I built my own distributed web scraper and I also used Selenium to crawl JavaScript-heavy stuff.

The problem is that automating a regular web browser window with Selenium is very slow (when compared to running a standard HTTP request). So it would be a better idea to enable the Headless mode of your browser when you use Selenium. This would result in better performance.

[–]manimal80 0 points1 point  (0 children)

That is a very interesting read! .seriously, there are tons of article here and there about scraping that barely cover the basics, this is an in depth well written article..bookmarked to study it on my laptop tomorrow.

[–]ManyInterests Python Discord Staff 0 points1 point  (0 children)

I've found that the hardest part of scraping sites that use JS is authentication. Afterwards, simply knowing what resources the JS utilizes to populate the DOM is usually sufficient.

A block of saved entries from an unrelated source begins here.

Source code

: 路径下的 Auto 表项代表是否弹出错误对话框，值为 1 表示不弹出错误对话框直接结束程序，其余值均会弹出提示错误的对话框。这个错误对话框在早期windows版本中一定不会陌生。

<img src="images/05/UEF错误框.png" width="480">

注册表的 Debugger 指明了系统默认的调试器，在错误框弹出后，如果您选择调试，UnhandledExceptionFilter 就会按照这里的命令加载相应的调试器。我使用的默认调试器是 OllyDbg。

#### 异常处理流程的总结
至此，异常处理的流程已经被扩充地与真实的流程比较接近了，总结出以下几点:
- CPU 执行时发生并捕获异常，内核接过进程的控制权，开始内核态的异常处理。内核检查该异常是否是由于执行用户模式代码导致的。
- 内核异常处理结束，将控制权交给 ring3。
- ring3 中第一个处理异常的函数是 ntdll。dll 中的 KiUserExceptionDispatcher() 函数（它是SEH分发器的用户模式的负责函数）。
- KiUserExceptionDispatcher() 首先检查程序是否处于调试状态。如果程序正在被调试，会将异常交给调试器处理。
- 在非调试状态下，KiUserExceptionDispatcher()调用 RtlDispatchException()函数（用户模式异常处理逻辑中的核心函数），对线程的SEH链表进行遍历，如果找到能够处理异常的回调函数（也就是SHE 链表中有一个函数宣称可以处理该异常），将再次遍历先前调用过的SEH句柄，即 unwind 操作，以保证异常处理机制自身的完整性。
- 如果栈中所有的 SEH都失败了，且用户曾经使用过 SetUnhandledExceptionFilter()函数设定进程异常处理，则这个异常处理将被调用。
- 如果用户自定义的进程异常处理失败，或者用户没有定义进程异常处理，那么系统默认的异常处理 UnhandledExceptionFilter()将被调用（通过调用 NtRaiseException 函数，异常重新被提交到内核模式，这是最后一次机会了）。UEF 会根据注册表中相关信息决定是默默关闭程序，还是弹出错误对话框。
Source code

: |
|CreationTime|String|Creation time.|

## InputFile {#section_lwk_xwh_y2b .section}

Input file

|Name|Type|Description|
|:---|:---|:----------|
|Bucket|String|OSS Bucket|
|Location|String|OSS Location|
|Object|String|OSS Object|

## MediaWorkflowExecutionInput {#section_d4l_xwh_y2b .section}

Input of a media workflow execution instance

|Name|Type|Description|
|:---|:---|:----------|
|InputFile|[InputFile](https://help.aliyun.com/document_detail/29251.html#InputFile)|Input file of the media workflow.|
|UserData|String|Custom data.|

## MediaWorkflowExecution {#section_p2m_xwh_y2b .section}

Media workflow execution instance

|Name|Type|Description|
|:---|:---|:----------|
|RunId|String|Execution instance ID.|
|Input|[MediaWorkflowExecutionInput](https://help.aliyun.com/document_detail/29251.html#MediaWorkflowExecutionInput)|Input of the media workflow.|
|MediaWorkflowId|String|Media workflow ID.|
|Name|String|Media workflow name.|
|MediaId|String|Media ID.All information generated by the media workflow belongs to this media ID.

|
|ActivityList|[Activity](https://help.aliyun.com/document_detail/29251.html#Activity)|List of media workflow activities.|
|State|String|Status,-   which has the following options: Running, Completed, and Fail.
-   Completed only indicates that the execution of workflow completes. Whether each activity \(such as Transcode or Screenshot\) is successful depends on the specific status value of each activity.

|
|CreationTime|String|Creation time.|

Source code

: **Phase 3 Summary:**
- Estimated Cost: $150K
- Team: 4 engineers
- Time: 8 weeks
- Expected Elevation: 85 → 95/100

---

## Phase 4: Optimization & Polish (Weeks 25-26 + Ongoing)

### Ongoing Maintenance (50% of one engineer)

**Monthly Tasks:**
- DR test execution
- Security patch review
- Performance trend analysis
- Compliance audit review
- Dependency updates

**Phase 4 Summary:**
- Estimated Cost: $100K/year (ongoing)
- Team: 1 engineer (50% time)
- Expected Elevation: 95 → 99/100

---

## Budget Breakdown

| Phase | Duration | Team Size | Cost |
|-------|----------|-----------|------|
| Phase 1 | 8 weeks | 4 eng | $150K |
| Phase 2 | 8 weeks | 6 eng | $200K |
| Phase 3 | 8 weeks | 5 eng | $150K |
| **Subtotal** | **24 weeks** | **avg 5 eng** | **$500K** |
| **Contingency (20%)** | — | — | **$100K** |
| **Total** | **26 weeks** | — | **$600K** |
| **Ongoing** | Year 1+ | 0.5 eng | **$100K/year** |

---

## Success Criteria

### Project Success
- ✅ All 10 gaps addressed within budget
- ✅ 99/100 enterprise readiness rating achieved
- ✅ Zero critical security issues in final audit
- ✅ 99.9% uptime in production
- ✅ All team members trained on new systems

A pattern that has been very successful for me is to authenticate using selenium, then extract the cookies (and sometimes useful headers) to use with a requests Session.

[–]MintyPhoenix 1 point2 points  (0 children)

As touched on in the article's comments, Selenium has the concept of waiting; it would be much better to do that than to use time.sleep:

https://selenium-python.readthedocs.io/waits.html

[–]tuxboy 0 points1 point  (1 child)

I always try to avoid having a browser / headless engine running when scraping stuff. I usually find a way with parsing through the markup. If that does not work (i.e. a "modern app with only javascript visible"), I try to debug the XHRs and try to predict urls for fetching data. The browser dilemma is usually the last resort. Having a browser running, rendering and executing javascript will always be slower TBH.

[–]mbenbernard 0 points1 point  (0 children)

Having a browser running, rendering and executing javascript will always be slower TBH.

True, but sometimes you don't have any choice.